Part of the Arch Linux system maintenance is to actively read latest news. Mostly anyone who uses Arch has come across this piece of advice: read the news before updating! In other words, before running the dreaded sudo pacman -Syu command, one should be prepared to act upon any breaking changes by making sure to read about them first.

The sad reality is that people are lazy. I am lazy. Either I forget to read the news, or I blatantly ignore them, so I have a false right to brag about the damage that has been don to me on my social networks. Well, maybe network, I only publish posts in the Fediverse right now. I wish the system would tell me to read the news before the installation.

Hook types

Of course, there is a way to do this automatically. Arch Linux package manager, pacman offers a piece of functionality called hooks. I have written about hooks previously when streamlining yadm or hacking on Cypress and even when automating calendar (I do not use that anymore). All these were git hooks.
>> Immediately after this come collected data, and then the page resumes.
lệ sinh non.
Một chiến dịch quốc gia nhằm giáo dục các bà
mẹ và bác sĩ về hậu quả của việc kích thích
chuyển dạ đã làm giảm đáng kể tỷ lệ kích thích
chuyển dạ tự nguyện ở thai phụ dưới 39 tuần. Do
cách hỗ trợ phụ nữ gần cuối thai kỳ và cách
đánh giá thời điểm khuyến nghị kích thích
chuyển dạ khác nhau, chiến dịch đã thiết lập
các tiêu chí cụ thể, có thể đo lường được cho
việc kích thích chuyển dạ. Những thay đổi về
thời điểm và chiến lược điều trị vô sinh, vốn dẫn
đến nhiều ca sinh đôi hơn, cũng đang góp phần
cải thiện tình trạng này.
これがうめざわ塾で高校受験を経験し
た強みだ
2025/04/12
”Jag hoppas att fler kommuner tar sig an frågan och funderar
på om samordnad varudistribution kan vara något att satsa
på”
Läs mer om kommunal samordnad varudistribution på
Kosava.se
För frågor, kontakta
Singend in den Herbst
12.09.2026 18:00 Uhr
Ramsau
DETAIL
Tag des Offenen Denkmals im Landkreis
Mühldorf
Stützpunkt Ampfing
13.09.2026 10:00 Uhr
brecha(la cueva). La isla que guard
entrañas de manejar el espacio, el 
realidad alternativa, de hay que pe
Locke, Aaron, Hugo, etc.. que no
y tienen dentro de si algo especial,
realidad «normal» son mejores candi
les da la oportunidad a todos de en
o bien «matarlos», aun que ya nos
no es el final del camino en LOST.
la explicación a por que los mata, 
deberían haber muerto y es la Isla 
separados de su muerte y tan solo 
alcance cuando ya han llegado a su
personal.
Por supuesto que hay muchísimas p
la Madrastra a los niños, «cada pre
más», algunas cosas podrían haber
Pacman however is using a different kind of hook, an alpm hook. The abbreviation stands for Arch Linux Package Management. Although the documentation looks very solid, I must admit that this is exactly the type of thing I do not want to study. From my understanding, I could probably use it only for exactly this one use case - preventing pacman updating the system before reading the fresh news. Unless I became an Arch contributor or a maintainer or something similar. Wish someone did this already.

Enter Informant

Fortunately, someone already made this working. A pacman hook that prevents updating, unless user confirmed he read the news. It's called Informant. I am quite surprised I did not find about it sooner, the system maintenance page about Reading before upgrading the system has been mentioning it since November 2019. It probably shows something about how little I cared about that specific paragraph. Better late than never.

Informant is exactly a piece of technology that automates the whole workflow, saving time and cognitive capacity in the process, which should somehow be the point of automation I believe. The details about the usage are described in the project's README. After installing manually or via AUR there is just an initial read command and after that is basically set it and forget. Very convenient.

Internal workings

Hooks are in fact usually quite simple in their nature and maybe I am scared of them only because of the fear of the unknown. I mean, I have learned to use git hooks already, and they feel simple now. Curiosity made me look at the alpm hook behind Informant.

Operation = Install
Operation = Upgrade
Type = Package
Target = *

Description = Checking Arch News with Informant ...
When = PreTransaction
Exec = /usr/bin/informant check

Looking at the hook from this perspective it does not look so mysterious after all, just a small digestible, self-explanatory pieces. Of course, by digging deeper, the /usr/bin/informant is actually a Python script doing the fetching and keeping track of already read news, among other things. But now that I see the pacman hooks aren't actually that scary, I might find myself automating something regarding the packages management. Would definitely love to hear some nice ideas!

This is a 26th post of #100daystooffload.